Tech and science roles see drop in job vacancies, manufacturing sees rise
Manufacturing labourers recorded the largest increase in job vacancy rates in the EU between 2019 and 2023, according to Eurostat, signalling growing recruitment difficulties in that occupation.
The figures, which compare developments before the Covid-19 pandemic in 2019 with figures for 2023, indicate that the job vacancy rate for manufacturing labourers rose by 4.2 percentage points over the period.
The next largest increases were observed among sales, marketing and development managers, whose vacancy rate climbed by 3.0 percentage points, followed by other sales workers at 2.8 percentage points, transport and storage labourers at 2.5 percentage points and other clerical support workers at 2.4 percentage points.

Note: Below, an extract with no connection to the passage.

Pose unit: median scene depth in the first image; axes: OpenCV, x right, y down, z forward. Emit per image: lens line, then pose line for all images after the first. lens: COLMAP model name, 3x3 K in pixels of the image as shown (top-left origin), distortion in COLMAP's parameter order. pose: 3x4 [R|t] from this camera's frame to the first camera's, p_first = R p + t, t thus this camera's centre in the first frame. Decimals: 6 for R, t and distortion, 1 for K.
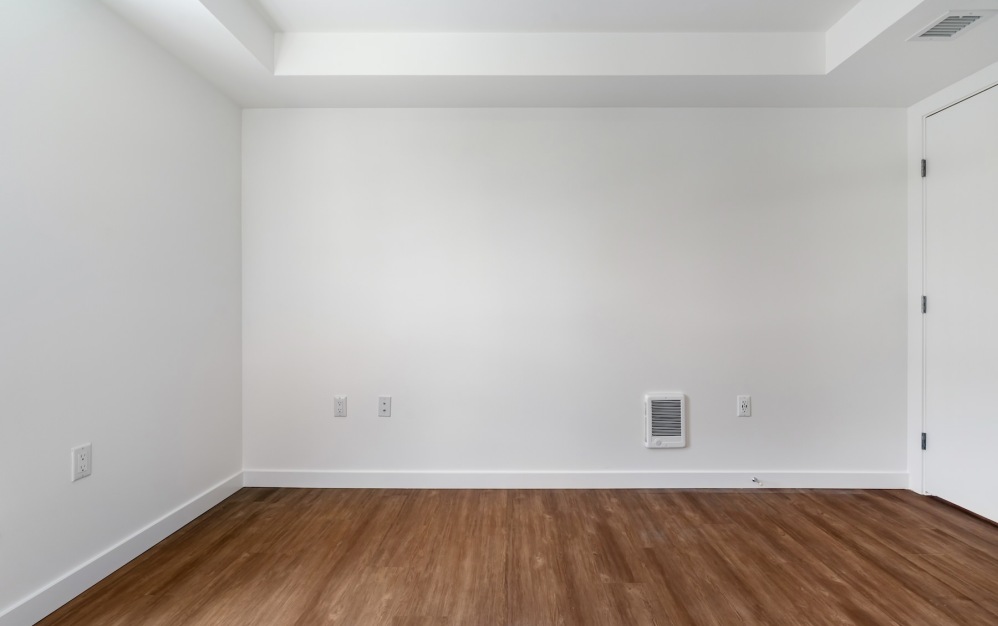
lens RADIAL K [[446.2, 0, 505.6], [0, 446.2, 309.5], [0, 0, 1]] dist [0.000517, 0.000214]
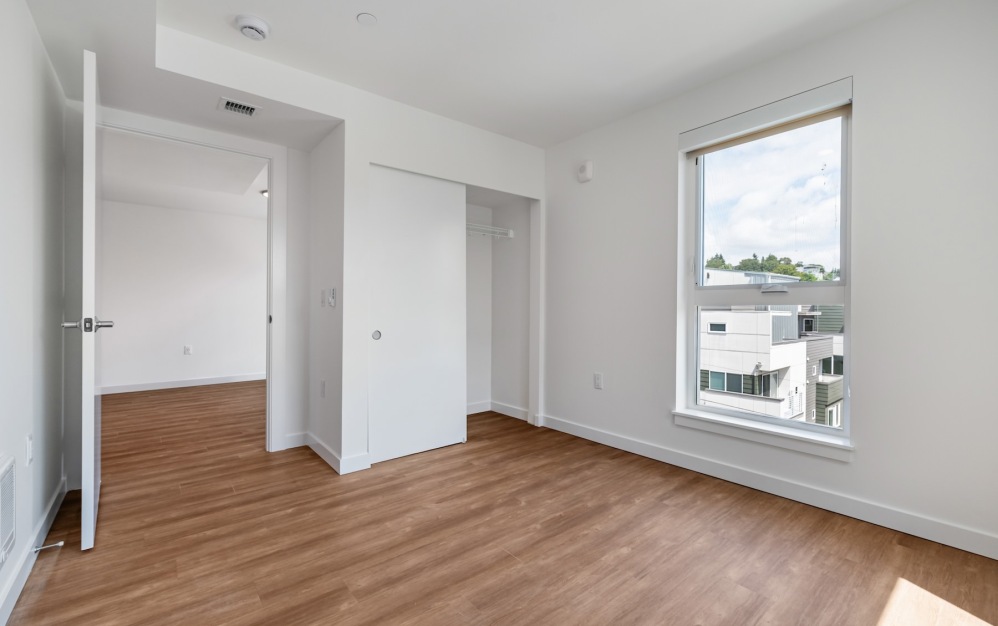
lens RADIAL K [[446.2, 0, 505.6], [0, 446.2, 309.5], [0, 0, 1]] dist [0.000517, 0.000214]
pose [[-0.648160, 0.001186, 0.761503, -0.611043], [-0.004080, 0.999979, -0.005031, 0.013484], [-0.761493, -0.006368, -0.648141, 1.239361]]
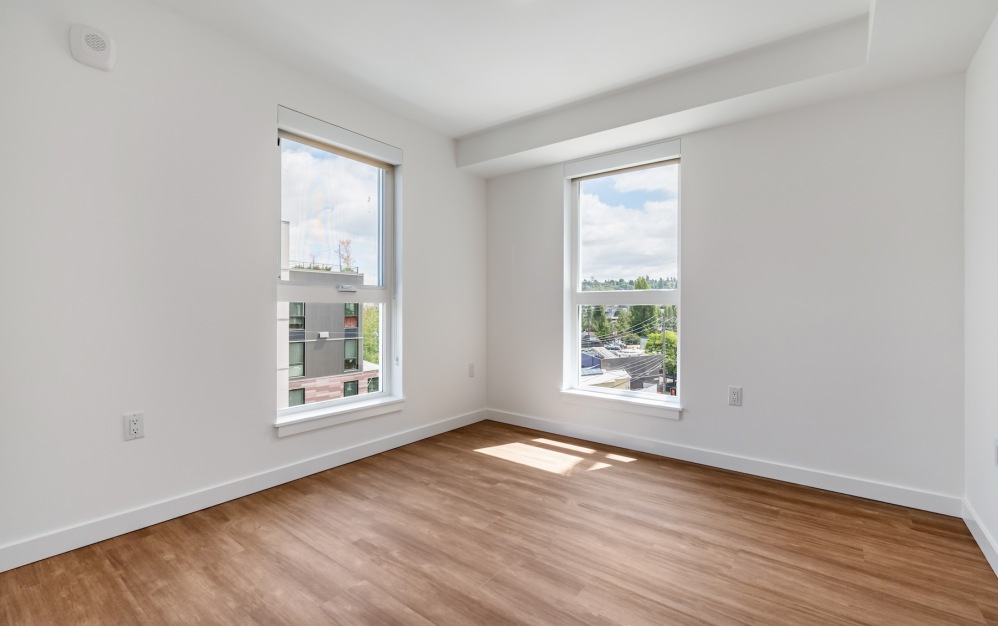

In contrast, the biggest declines in job vacancy rates were recorded for life science technicians and associate professionals, whose rate fell by 2.6 percentage points.
They were followed by database and network professionals with a decline of 1.7 percentage points, software and applications developers and analysts with a drop of 1.5 percentage points, hotel and restaurant managers at 1.1 percentage points and handicraft workers at 1.0 percentage point.
According to the data, these declines likely indicate fewer difficulties in recruiting staff for those occupations.
Eurostat cautioned that a falling job vacancy rate does not necessarily mean that an occupation is shrinking, nor does a rising rate automatically imply expansion.
In the case of database and network professionals, although the vacancy rate decreased by 1.7 percentage points to 5.1 per cent in 2023, it remained well above the EU average job vacancy rate of 2.4 per cent across all occupations.
At the same time, the share of employees in this occupation increased by 0.2 percentage points between 2019 and 2023.
A similar pattern was observed for software and applications developers and analysts, whose vacancy rate declined to 6.9 per cent in 2023, while their share of employees increased by 0.5 percentage points over the same period.
By contrast, some occupations that experienced rising job vacancy rates recorded a decline in their share of employees.
Transport and storage labourers saw their employment share fall by 0.2 percentage points between 2019 and 2023 despite an increase in vacancy rates, while other sales workers recorded a drop of 0.1 percentage point in their share of employees over the same period.
The findings, drawn from a novel dataset compiled from online job advertisements, provide additional insight into shifting labour market pressures across occupations in the years following the pandemic.
They highlight how changes in vacancy rates can reflect recruitment challenges rather than simple growth or contraction in employment levels, underlining the complexity of labour market dynamics across the European Union.